New benchmark for luxury holidays
By The Age
It's pronounced "kwahleea" but don't worry if you can't get your tongue around it - just say, "the new resort on Hamilton Island, the one that cost Hamilton's owners, the Oatley family, $A75 million".
Even Sandy Oatley, chairman of Hamilton Island Enterprises, is a tad confused at the resort's launch - which is unusual for an Oatley. They have a habit of being on the mark. Think Rosemount Estate wines, the family company sold to Southcorp in 2001 for $A1.5 billion. Or Wild Oats, whose yacht is in line for the hat-trick at this year's Sydney-to-Hobart.
Qualia means deep senses, Oatley tells us. "No, it doesn't," says a voice from the crowd - most likely another Oatley, as the family likes to work, travel and party in a pack. "It's a collection of sensory experiences." Everyone laughed, especially the chairman, who goes on to explain how Qualia will set new standards for luxury and that it will be uniquely Australian but ever so simple. "Understated" is a word he uses more than once, so is "natural".
Oatley also says the family believes the Whitsundays is crying out for a truly international resort. And, on a personal level, the family wants a place where they are proud to entertain their friends.
Now, having spent a couple of days at the just-opened Qualia, what I want most in this world is to be a friend of the Oatley family.
Qualia signifies a coming-of-age for Australian resorts. No nods to Asia here, no easy references to Bali that scream "tropical resort"; it is Australian to its bootstraps. It is also so simple and understated you wonder where all the millions were spent.
As most guests will come in via the airport even when the resort's helicopter pad and private jetty are built, there's no ignoring the fact that a resort for the privileged few is on an island for everyone. But there's no hanging around mingling with the masses. Qualia guests are whisked away from the airport almost as soon as they are off the plane.
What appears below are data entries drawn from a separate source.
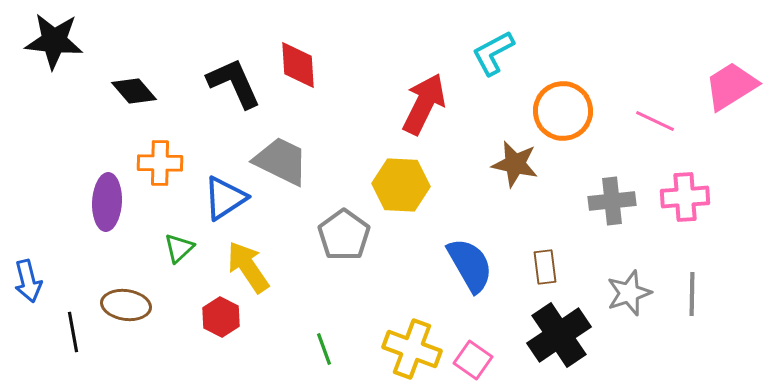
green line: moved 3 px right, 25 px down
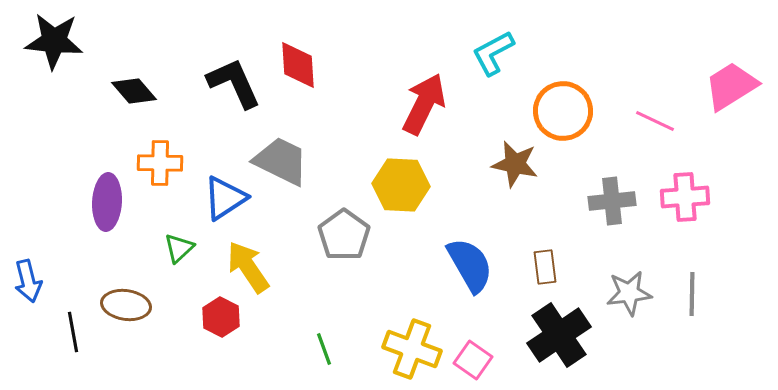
gray star: rotated 12 degrees clockwise
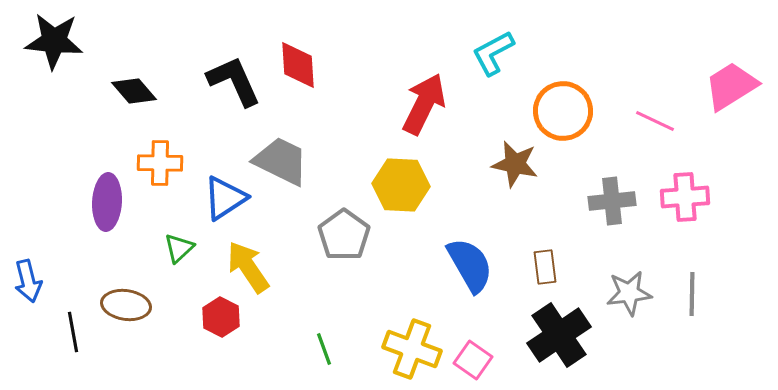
black L-shape: moved 2 px up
Qualia is only a 10-minute journey from the airport, on the island's northernmost ridge, but once inside the imposing gates the masses are consigned to memory. I can only describe arriving at the Long Pavilion, the resort's hub, as one of life's "a-ha" moments. The sense is that this is exactly how it should be: it is the grandest of entrances but in the most understated, simple and, yes, Australian way.
All you see is water and island, specifically the peaks of Whitsunday Island, the biggest in the group of 74. Everything else in sight - the furnishings and fittings that are also beautiful, as you come to appreciate later - fades into insignificance next to the natural splendour of the Whitsundays.
I won't bore you with an endless list of adjectives trying to capture the blue of the Coral Sea; I know my limitations. Look to the pictures. Better still, start saving and see it for yourself or do the Australian thing and whack it on the credit card. (Or, best of all, befriend an Oatley.) You could argue that $1400 a night is a bit steep for a view but no other Whitsunday resort makes such a fuss - in an understated way, of course - of the surroundings.